Records excerpted from a collection:
►
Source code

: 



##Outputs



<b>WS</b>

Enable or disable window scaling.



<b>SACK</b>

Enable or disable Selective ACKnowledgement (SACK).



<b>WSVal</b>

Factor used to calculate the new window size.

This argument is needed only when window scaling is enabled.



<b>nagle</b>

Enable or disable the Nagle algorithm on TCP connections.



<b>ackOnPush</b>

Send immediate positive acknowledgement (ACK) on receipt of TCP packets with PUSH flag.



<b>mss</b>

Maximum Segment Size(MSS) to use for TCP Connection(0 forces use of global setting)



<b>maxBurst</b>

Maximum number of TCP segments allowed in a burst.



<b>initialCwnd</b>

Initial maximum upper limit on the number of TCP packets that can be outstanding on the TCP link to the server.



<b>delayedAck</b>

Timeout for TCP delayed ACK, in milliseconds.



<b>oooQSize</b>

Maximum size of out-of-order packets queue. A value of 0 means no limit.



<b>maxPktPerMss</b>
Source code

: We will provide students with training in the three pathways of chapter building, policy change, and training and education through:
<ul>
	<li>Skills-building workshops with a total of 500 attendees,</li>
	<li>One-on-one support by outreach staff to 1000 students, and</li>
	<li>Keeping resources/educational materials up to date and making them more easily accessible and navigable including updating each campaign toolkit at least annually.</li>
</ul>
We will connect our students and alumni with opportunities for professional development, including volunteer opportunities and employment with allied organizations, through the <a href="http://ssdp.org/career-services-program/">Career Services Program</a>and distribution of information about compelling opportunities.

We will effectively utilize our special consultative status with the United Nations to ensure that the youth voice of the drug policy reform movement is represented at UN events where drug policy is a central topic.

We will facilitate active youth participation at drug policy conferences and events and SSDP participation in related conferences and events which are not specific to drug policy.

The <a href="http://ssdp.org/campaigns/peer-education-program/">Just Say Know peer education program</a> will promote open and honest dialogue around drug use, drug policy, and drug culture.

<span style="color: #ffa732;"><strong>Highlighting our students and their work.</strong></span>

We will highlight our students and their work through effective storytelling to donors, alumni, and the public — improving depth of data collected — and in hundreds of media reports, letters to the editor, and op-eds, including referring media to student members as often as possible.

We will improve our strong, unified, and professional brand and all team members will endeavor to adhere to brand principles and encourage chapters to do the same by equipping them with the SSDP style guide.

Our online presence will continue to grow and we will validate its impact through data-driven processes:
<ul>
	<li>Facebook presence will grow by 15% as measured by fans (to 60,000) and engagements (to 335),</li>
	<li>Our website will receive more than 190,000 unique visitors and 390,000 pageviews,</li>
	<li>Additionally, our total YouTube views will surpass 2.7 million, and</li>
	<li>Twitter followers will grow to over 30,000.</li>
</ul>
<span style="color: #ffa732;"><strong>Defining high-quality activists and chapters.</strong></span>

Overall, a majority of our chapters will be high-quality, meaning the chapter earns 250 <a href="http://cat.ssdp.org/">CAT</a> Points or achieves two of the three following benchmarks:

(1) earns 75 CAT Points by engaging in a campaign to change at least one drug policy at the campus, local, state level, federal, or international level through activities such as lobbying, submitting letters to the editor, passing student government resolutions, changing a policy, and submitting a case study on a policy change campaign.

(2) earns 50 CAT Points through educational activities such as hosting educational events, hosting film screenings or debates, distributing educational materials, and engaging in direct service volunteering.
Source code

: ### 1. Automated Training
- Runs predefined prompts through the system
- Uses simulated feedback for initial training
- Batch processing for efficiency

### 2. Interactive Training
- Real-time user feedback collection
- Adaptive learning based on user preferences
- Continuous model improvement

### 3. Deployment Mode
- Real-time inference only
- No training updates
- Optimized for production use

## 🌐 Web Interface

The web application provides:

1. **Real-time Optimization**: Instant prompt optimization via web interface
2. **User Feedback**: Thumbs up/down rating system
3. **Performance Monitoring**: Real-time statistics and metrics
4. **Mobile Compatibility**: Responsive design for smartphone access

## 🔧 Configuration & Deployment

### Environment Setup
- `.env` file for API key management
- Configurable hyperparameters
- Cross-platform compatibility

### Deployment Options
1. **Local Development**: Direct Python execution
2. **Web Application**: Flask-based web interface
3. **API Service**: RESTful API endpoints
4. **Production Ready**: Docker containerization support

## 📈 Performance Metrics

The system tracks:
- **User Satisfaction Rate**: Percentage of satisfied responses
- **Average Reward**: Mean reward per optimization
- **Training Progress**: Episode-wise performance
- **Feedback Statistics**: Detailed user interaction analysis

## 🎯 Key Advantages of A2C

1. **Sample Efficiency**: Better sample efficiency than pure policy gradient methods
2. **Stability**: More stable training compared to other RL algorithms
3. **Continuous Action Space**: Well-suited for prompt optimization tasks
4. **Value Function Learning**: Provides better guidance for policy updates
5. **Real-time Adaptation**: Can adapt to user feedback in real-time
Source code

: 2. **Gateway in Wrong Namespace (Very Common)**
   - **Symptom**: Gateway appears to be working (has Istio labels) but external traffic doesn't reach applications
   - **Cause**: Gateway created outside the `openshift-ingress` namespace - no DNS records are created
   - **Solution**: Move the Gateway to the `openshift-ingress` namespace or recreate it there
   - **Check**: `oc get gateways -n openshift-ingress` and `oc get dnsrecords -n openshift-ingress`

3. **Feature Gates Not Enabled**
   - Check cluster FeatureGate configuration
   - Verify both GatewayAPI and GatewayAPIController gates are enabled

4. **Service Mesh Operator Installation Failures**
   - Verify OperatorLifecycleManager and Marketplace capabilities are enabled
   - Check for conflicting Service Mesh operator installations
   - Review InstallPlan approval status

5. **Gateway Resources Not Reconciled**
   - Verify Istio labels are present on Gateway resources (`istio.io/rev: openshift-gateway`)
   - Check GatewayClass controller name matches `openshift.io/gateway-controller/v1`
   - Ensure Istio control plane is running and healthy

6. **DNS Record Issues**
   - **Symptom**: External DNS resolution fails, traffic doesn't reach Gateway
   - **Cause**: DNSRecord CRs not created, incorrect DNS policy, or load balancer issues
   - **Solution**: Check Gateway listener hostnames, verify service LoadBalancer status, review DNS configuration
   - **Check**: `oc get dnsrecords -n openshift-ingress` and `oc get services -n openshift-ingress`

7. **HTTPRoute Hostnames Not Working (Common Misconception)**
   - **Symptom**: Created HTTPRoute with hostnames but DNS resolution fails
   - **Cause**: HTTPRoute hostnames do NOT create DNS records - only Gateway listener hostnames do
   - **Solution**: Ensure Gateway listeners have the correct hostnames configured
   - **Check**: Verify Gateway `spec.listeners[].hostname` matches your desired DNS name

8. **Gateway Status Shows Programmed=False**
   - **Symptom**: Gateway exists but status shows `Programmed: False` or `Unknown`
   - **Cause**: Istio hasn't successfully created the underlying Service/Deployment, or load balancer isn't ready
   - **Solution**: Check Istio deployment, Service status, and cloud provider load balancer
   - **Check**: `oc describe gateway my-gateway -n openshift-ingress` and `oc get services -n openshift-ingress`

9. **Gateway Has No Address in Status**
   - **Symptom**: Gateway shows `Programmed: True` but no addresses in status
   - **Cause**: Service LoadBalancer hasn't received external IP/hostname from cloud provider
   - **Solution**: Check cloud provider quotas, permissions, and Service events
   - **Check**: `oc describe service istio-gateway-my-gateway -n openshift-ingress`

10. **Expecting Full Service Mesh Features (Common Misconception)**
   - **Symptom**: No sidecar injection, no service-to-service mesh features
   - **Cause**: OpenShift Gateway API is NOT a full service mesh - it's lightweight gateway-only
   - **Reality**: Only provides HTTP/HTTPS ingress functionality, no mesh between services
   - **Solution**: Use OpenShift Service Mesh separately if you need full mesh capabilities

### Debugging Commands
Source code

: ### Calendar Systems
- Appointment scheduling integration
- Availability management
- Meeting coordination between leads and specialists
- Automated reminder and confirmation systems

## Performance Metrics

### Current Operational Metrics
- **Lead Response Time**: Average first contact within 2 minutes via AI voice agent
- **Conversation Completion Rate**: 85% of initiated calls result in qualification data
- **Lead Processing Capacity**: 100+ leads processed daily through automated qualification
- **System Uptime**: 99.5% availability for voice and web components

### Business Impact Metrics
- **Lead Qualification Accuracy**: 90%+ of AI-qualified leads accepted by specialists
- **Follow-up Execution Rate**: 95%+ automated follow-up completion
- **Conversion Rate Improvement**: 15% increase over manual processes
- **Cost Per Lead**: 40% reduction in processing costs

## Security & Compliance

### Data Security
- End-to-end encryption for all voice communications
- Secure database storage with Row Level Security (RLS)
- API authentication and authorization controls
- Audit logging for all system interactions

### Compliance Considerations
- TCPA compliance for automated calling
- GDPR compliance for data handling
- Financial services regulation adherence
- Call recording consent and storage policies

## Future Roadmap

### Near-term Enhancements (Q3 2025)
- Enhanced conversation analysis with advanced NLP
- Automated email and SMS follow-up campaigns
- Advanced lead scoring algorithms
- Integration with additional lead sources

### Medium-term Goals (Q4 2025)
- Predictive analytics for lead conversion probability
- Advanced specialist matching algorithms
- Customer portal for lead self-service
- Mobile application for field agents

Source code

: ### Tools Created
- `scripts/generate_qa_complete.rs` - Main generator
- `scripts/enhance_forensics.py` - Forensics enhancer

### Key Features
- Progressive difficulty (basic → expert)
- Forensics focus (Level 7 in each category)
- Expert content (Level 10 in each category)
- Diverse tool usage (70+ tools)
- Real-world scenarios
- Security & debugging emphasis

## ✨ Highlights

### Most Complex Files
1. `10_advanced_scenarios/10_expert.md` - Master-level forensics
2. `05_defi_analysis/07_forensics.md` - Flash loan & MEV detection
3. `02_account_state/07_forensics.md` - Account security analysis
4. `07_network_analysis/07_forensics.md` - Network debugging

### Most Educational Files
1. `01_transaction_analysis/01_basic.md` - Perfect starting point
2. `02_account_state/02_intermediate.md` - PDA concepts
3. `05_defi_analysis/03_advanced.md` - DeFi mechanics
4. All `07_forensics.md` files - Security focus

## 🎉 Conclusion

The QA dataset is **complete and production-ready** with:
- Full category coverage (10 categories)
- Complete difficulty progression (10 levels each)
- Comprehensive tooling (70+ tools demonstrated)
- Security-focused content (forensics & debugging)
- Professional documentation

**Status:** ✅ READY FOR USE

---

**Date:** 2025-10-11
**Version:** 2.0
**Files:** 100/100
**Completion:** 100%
◄
*Work to complete*
Copy the lines from the one containing "### Tools Created" through the one containing "- Forensics enhancer", both included, word for word.

*Answer to this task*
: ### Tools Created
- `scripts/generate_qa_complete.rs` - Main generator
- `scripts/enhance_forensics.py` - Forensics enhancer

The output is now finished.